INSTRUCTIONS TO FOLLOW: Note how many lines in these entries contain "Christian", and reply with that number alone.

Start of RECORD SET

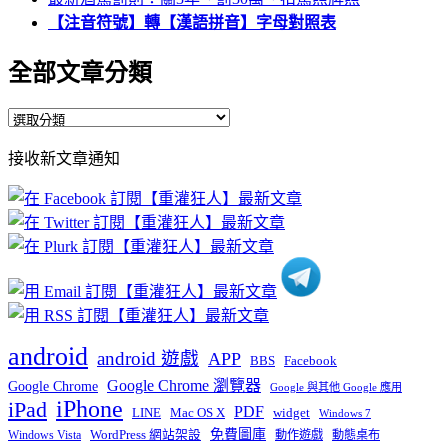
【注音符號】轉【漢語拼音】字母對照表
全部文章分類
全
部
接收新文章通知
文
章
分
類
android
android 遊戲
APP
BBS
Facebook
Google Chrome 瀏覽器
Google Chrome
Google 與其他 Google 應用
iPhone
iPad
PDF
widget
LINE
Mac OS X
Windows 7
免費圖庫
Windows Vista
WordPress 網站架設
動作遊戲
動態桌布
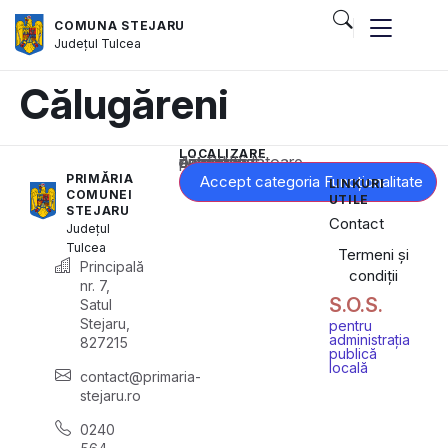
COMUNA STEJARU
Județul
Tulcea
Călugăreni
LOCALIZARE
Acest conținut este blocat până când acceptați categoria corespunzătoare de cookie-uri.
PRIMĂRIA
Accept categoria Funcționalitate
LINKURI
COMUNEI
UTILE
STEJARU
Contact
Județul
Tulcea
Termeni și
Principală
condiții
nr. 7,
S.O.S.
Satul
Stejaru,
pentru
administrația
827215
publică
locală
contact@primaria-
stejaru.ro
0240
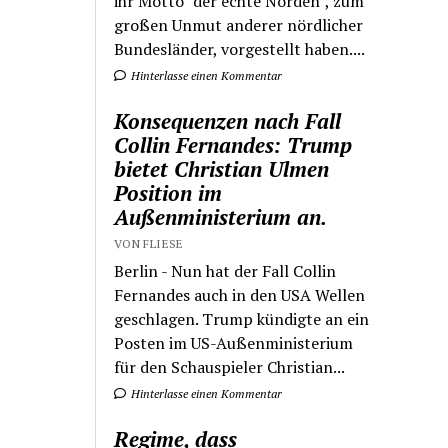
ihr Motto "der echte Norden", zum
großen Unmut anderer nördlicher
Bundesländer, vorgestellt haben....
Hinterlasse einen Kommentar
Konsequenzen nach Fall
Collin Fernandes: Trump
bietet Christian Ulmen
Position im
Außenministerium an.
VON FLIESE
Berlin - Nun hat der Fall Collin
Fernandes auch in den USA Wellen
geschlagen. Trump kündigte an ein
Posten im US-Außenministerium
für den Schauspieler Christian...
Hinterlasse einen Kommentar
Regime, dass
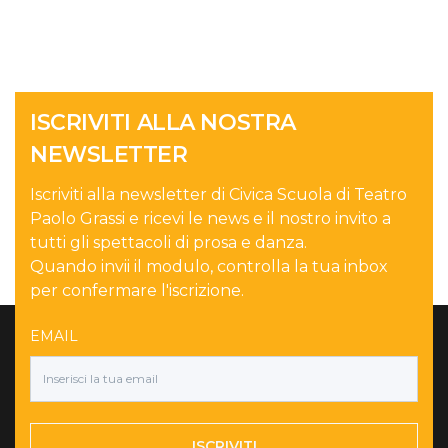
ISCRIVITI ALLA NOSTRA
NEWSLETTER
Iscriviti alla newsletter di Civica Scuola di Teatro
Paolo Grassi e ricevi le news e il nostro invito a
tutti gli spettacoli di prosa e danza.
Quando invii il modulo, controlla la tua inbox
per confermare l'iscrizione.
EMAIL
ISCRIVITI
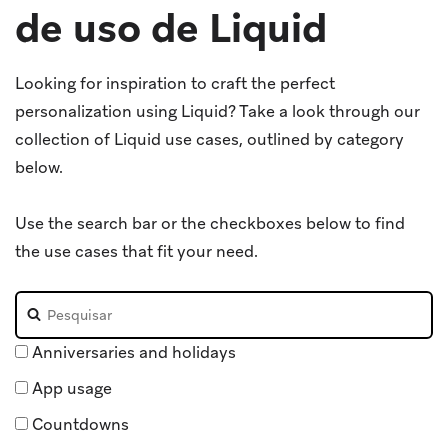
de uso de Liquid
Looking for inspiration to craft the perfect
personalization using Liquid? Take a look through our
collection of Liquid use cases, outlined by category
below.
Use the search bar or the checkboxes below to find
the use cases that fit your need.
Pesquisar casos de uso
Os resultados são atualizados automaticamente conforme
Anniversaries and holidays
App usage
Countdowns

End of RECORD SET

SOLVED EXERCISE: 2